### ZU BEANTWORTENDE FRAGEN
**a)** Beantworten Sie anhand des extrahierten Textes folgende Fragen:
(i) Mit welchen beiden Sportarten verbinden die zwei Fallstudien die Gesundheitsthemen?
(ii) In welchem Jahr erfolgte die Bologna-Erklärung?
(iii) Mit welcher Formulierung wird der Wandel der Lehr-Lernkultur an Hochschulen international umschrieben?
**b)** Prüfen Sie, ob die folgenden Aussagen mit dem extrahierten Text übereinstimmen, und belegen Sie jede Entscheidung mit einem Zitat:
(i) Für die Sportlehrerausbildung in Deutschland existiert ein allgemein bekanntes, bildungswissenschaftlich fundiertes theoretisches Modell.
(ii) Lernziele und Aufgaben werden auf Grundlage der Aktivitätsdimension des Modells formuliert.
(iii) Bildungsstandards werden auf der Basis wissenschaftlicher Kompetenzmodelle formuliert.
**c)** Schreiben Sie aus dem extrahierten Text den Abschnitt von „Neben diesen internationalen“ bis einschließlich „u.a. Terhart, 2001).“ unverändert ab.

### EXTRAHIERTER TEXT
━━━━━━━━━━━━━━━━

Competence-oriented sports teacher training using the example of health
Abstract For the topic of physical education teacher education (PETE) in Germany, there is no commonly known theoretical model that is based on educational science and provides a systematic basis for the methodological-didactic design and empirical analysis of the development of physical education (PE) teachers` professional competence. In this paper this aspect is addressed. Based on the example of two practical university courses on the topic of health in PE, it is shown how teaching-learning processes of PE students can be structured and designed in a competence-oriented way. This is done theory-based on a draft for competence orientation in sports (EKSpo), referring to existing models of teachers’ professional knowledge. The two case studies select objective and subjective health topics of PETE on the content level of EKSpo and connect them to swimming and gymnastics. Learning objectives and tasks are formulated based on the activity dimension of the model. In conclusion, EKSpo e.g. enables to locate sports science and sports didactic knowledge areas relevant for PETE as well as their further specification with regard to different PE areas and sub-disciplines.
1 EINLEITUNG
Mit der Bologna-Erklärung im Jahre 1999 (vgl. HRK, 2006) wurde eine deutliche Umstrukturierung der deutschen und europäischen Hochschullandschaft angestoßen. Kernziel der Reform ist die Vereinheitlichung des europäischen Hochschulsystems, bei der es letztlich auch darum geht, Studiengänge innerhalb der europäischen Hochschullandschaft durch Bachelor- und Masterabschlüsse anzugleichen. Wesentliche Basis dafür bildet die Formulierung von fach- bzw. disziplinspezifischen Bildungsstandards, d.h. Erwartungen, was Studierende in einem bestimmten Fach zu einem bestimmten Zeitpunkt wissen und können. Diese werden auf der Basis wissenschaftlicher Kompetenzmodelle formuliert (vgl. Baumert & Kunter, 2011). Dabei besteht insgesamt weitgehende Übereinstimmung darüber, „dass Wissen und Können (...) zentrale Komponenten der professionellen Handlungskompetenz von Lehrkräften darstellen“ (Baumert & Kunter, 2006, S. 481).
Neben diesen internationalen bildungspolitischen Ausgangspunkten erscheint aus bildungswissenschaftlicher und hochschuldidaktischer Sicht ein weiterer Aspekt dieses Umstrukturierungsprozesses noch wesentlich relevanter: Mit Kompetenzorientierung ist auch ein Wandel der Lehr-Lernkultur an Hochschulen verbunden, welcher international als Shift from Teaching to Learning umschrieben wird (vgl. Wildt, 2004). Gemeint ist ein Paradigmenwechsel von einer Lehr- hin zu einer Lernkultur, bei dem der Anspruch besteht, dass die Gestaltung von Lehr-Lernsituationen verstärkt vom Lernprozess der Lernenden ausgeht und deren Kompetenzentwicklung im Vordergrund steht (vgl. u.a. Terhart, 2001).

━━━━━━━━━━━━━━━━

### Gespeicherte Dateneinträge
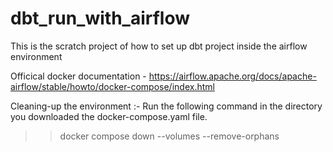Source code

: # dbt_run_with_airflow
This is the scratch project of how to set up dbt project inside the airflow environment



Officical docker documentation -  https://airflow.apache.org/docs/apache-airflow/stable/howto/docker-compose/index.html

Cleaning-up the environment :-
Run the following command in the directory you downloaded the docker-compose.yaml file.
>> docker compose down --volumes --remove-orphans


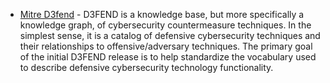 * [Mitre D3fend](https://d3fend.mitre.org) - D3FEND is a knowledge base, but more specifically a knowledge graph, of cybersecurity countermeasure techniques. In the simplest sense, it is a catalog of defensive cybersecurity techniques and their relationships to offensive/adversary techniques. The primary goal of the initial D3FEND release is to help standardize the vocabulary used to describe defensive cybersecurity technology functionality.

━━━━━━━━━━━━━━━━

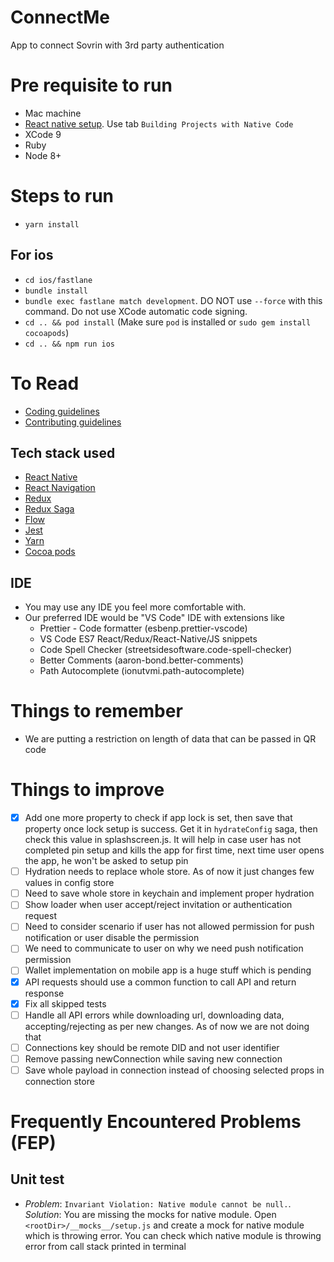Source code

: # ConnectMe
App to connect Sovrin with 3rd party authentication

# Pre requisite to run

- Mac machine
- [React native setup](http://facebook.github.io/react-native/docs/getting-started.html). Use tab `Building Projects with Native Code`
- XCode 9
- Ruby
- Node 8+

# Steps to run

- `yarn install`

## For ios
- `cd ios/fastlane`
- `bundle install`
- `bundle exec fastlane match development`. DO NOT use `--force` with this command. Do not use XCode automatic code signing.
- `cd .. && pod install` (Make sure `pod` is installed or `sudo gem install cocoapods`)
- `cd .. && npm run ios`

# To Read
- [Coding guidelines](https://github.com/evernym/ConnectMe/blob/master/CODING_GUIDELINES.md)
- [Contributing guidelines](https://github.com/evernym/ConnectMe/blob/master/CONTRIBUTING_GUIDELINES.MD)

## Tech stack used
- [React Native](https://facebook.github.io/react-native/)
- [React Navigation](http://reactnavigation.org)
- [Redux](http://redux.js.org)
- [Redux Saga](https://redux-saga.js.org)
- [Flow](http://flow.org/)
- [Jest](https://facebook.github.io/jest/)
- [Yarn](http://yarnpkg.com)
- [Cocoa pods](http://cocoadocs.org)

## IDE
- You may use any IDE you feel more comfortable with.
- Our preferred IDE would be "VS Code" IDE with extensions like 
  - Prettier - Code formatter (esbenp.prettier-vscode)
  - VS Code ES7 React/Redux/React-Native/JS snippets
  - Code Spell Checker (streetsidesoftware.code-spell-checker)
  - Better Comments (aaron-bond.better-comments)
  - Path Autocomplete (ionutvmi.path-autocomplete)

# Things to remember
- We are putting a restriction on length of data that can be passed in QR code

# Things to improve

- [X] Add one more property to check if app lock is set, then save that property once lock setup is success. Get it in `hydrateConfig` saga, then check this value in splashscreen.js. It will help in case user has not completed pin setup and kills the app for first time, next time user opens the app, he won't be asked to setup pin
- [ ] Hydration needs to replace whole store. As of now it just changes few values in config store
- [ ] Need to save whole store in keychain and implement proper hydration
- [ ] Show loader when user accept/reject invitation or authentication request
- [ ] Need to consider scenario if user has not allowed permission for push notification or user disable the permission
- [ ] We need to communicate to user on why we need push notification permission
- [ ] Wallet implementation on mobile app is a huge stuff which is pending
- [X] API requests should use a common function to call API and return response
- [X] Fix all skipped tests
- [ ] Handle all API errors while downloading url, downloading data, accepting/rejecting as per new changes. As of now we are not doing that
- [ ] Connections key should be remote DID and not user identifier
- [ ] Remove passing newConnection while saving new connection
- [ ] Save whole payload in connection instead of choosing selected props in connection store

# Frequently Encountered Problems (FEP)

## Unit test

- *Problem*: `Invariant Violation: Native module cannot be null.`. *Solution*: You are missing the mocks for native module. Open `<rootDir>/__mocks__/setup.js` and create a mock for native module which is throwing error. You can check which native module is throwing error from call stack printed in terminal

━━━━━━━━━━━━━━━━

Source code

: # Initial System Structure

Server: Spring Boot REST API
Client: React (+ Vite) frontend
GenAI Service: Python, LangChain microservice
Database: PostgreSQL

━━━━━━━━━━━━━━━━

### LÖSUNGEN DER AUFGABEN
**a)**
(i) Mit Schwimmen und Gymnastik (swimming and gymnastics).
(ii) 1999.
(iii) Als „Shift from Teaching to Learning“.

**b)**
(i) Nein: „there is no commonly known theoretical model that is based on educational science“
(ii) Ja: „Learning objectives and tasks are formulated based on the activity dimension of the model.“
(iii) Ja: „Diese werden auf der Basis wissenschaftlicher Kompetenzmodelle formuliert“

**c)**
Neben diesen internationalen bildungspolitischen Ausgangspunkten erscheint aus bildungswissenschaftlicher und hochschuldidaktischer Sicht ein weiterer Aspekt dieses Umstrukturierungsprozesses noch wesentlich relevanter: Mit Kompetenzorientierung ist auch ein Wandel der Lehr-Lernkultur an Hochschulen verbunden, welcher international als Shift from Teaching to Learning umschrieben wird (vgl. Wildt, 2004). Gemeint ist ein Paradigmenwechsel von einer Lehr- hin zu einer Lernkultur, bei dem der Anspruch besteht, dass die Gestaltung von Lehr-Lernsituationen verstärkt vom Lernprozess der Lernenden ausgeht und deren Kompetenzentwicklung im Vordergrund steht (vgl. u.a. Terhart, 2001).